The report outlined three system-level priorities to sustain the energy transition. These include redefining energy security to encompass grid resilience and digital infrastructure, correcting capital imbalances, especially in emerging economies, and addressing infrastructure bottlenecks like permitting delays and workforce gaps, which hinder progress more than technology availability.

To maintain momentum and build resilience, the report urges for adaptive policies to attract long-term capital, foster cooperation, modernize infrastructure, invest in workforce skills and innovation, scale clean technology deployment in hard-to-abate sectors, and boost capital investment in developing economies.

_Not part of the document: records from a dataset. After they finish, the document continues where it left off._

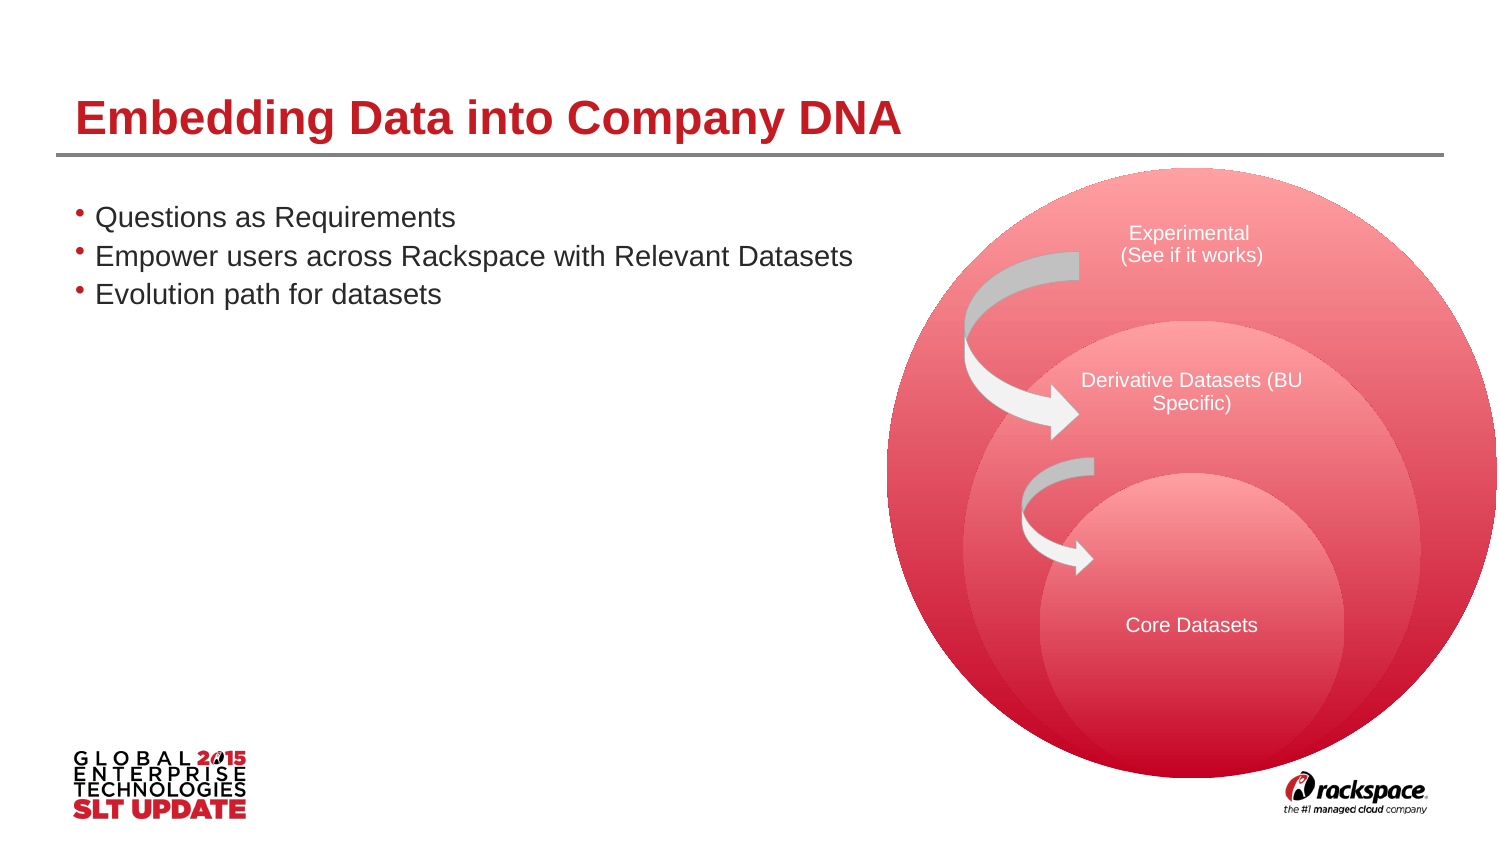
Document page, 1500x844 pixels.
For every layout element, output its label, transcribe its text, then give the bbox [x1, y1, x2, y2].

list Questions as Requirements Empower users across Rackspace with Relevant Datasets Evolution path for datasets [74, 201, 734, 361]
picture [1284, 779, 1428, 814]
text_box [734, 168, 1500, 779]
title Embedding Data into Company DNA [74, 0, 1426, 146]
picture [51, 737, 268, 833]
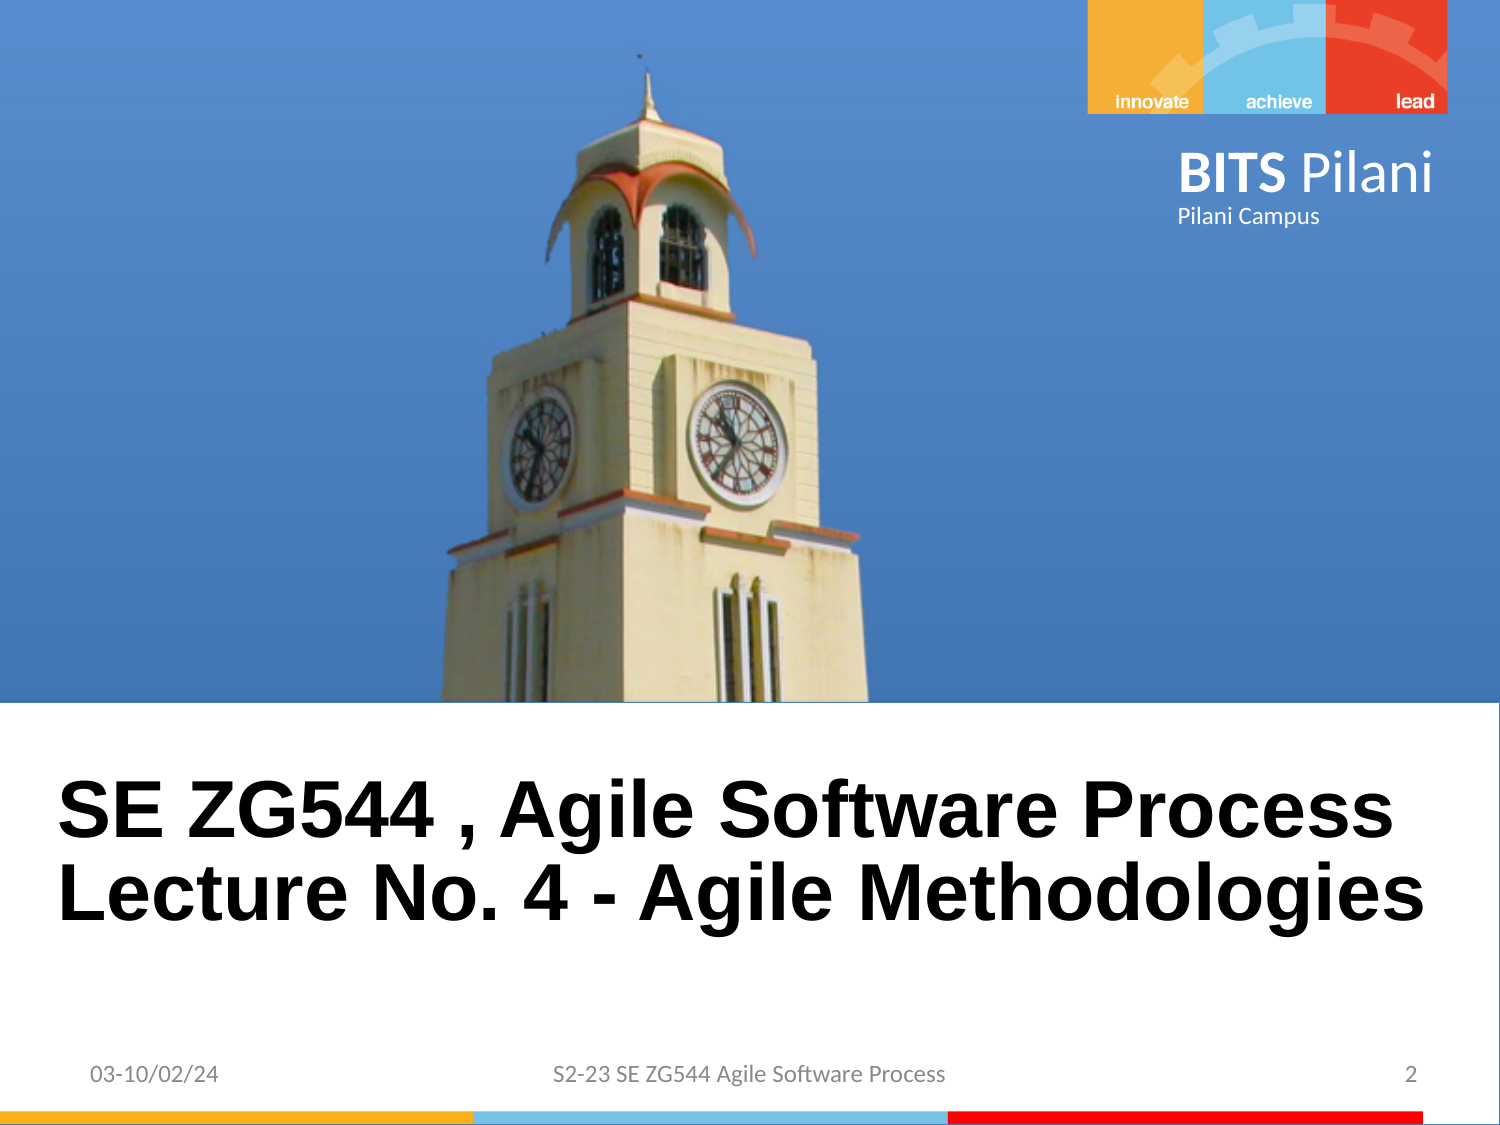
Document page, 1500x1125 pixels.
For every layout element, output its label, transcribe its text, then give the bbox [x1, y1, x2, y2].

picture [0, 0, 1500, 702]
text_box 03-10/02/24 [82, 1050, 418, 1095]
list SE ZG544 , Agile Software Process Lecture No. 4 - Agile Methodologies [49, 761, 1438, 1026]
text_box S2-23 SE ZG544 Agile Software Process [519, 1050, 980, 1095]
slide_number 2 [1394, 1051, 1426, 1094]
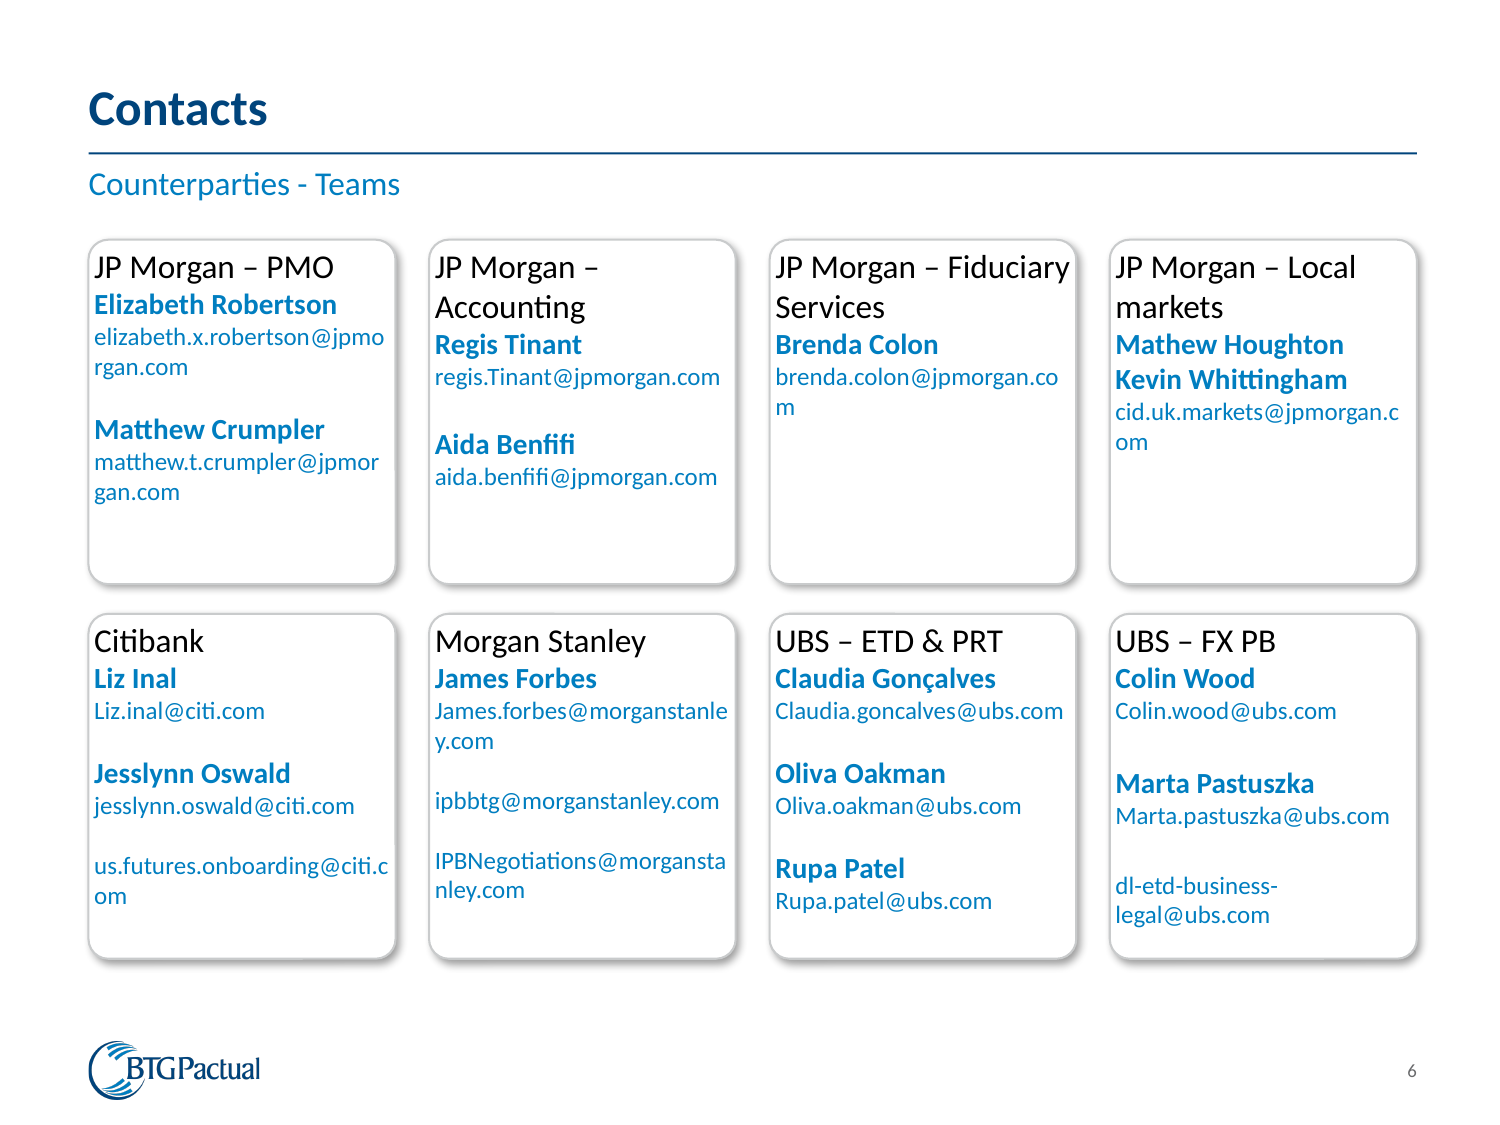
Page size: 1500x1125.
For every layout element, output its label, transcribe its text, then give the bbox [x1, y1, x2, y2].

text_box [88, 239, 1418, 959]
title Contacts [88, 10, 1418, 136]
list Counterparties - Teams [88, 161, 1421, 205]
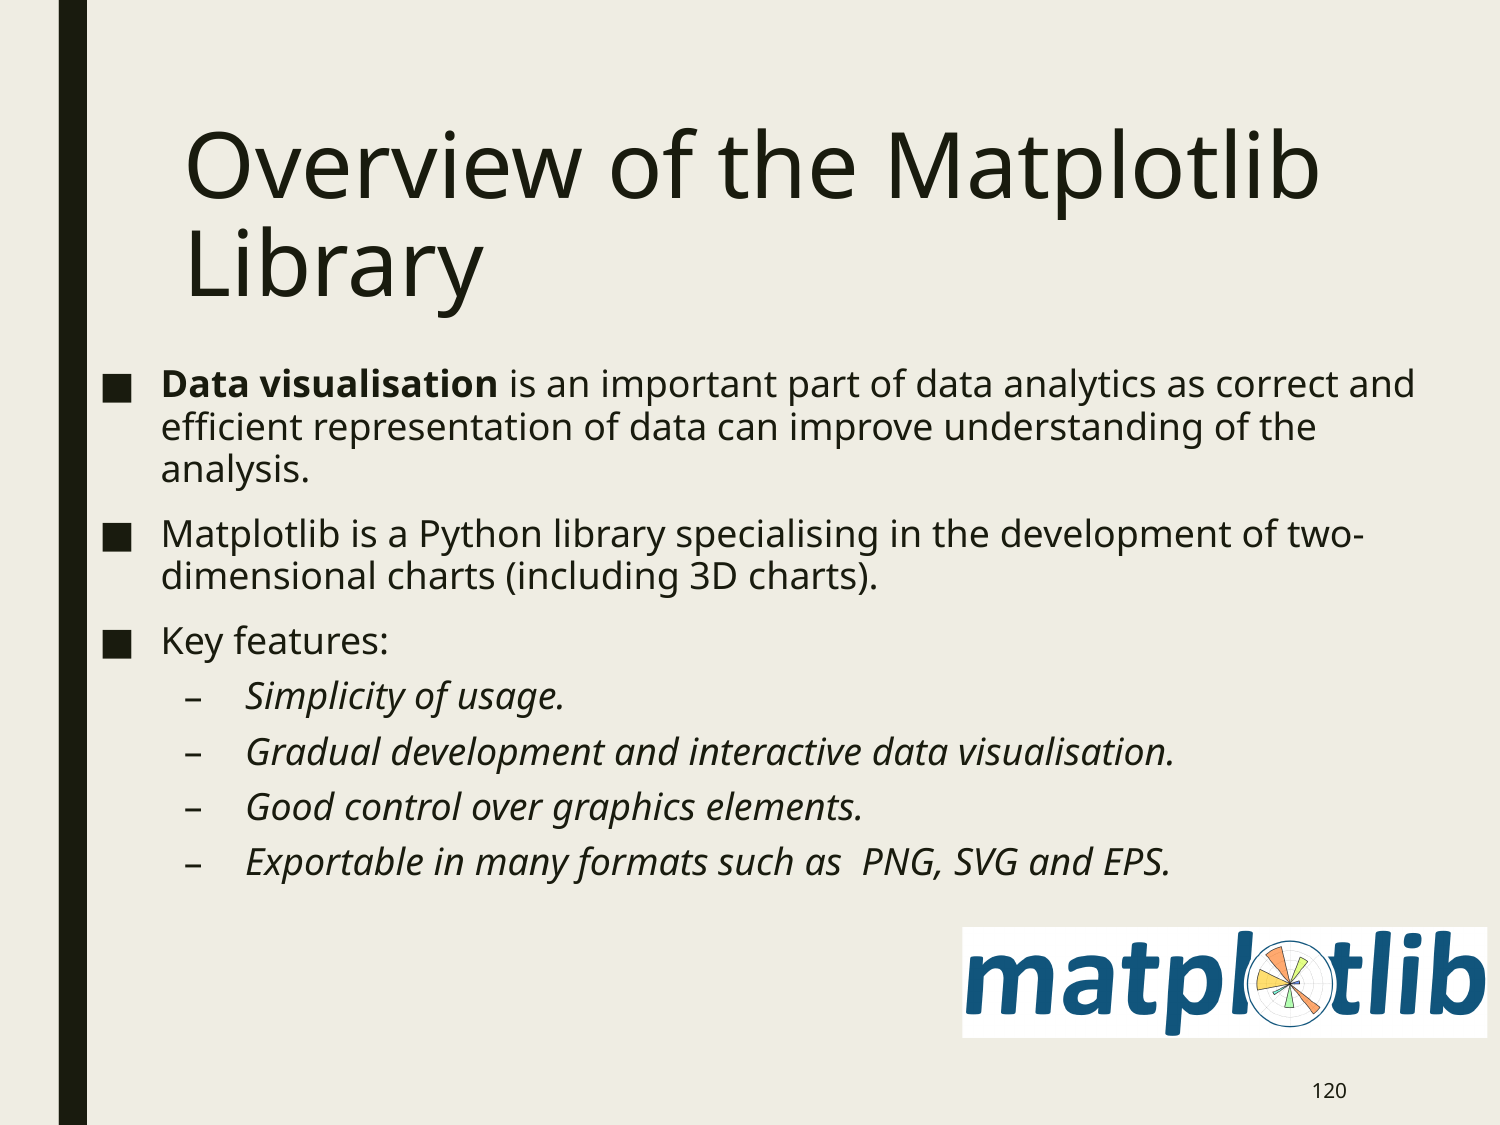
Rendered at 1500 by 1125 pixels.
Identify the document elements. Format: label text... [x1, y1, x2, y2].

slide_number 119 [1165, 1058, 1362, 1125]
list Data visualisation is an important part of data analytics as correct and efficient representation of data can improve understanding of the analysis. Matplotlib is a Python library specialising in the development of two-dimensional charts (including 3D charts). Key features: Simplicity of usage. Gradual development and interactive data visualisation. Good control over graphics elements. Exportable in many formats such as PNG, SVG and EPS. [84, 356, 1435, 894]
title Overview of the Matplotlib Library [168, 112, 1351, 356]
picture [962, 927, 1488, 1038]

The report noted that since 2021, over 80% of energy demand growth has stemmed from emerging and developing economies, yet more than 90% of clean energy investment has been directed toward advanced economies and China, highlighting a discrepancy between capital flows and future demand. Emerging Asia, led by China and Malaysia, showed regulatory improvements of 2.6% and a significant increase in clean energy investment by 18.7%.

The WEF report, developed in collaboration with Accenture, benchmarked the performance of energy systems across 118 countries, evaluating them based on three performance dimensions-security, sustainability, and equity-and five readiness factors-political commitment, finance and investment, innovation, infrastructure, and education and human capital.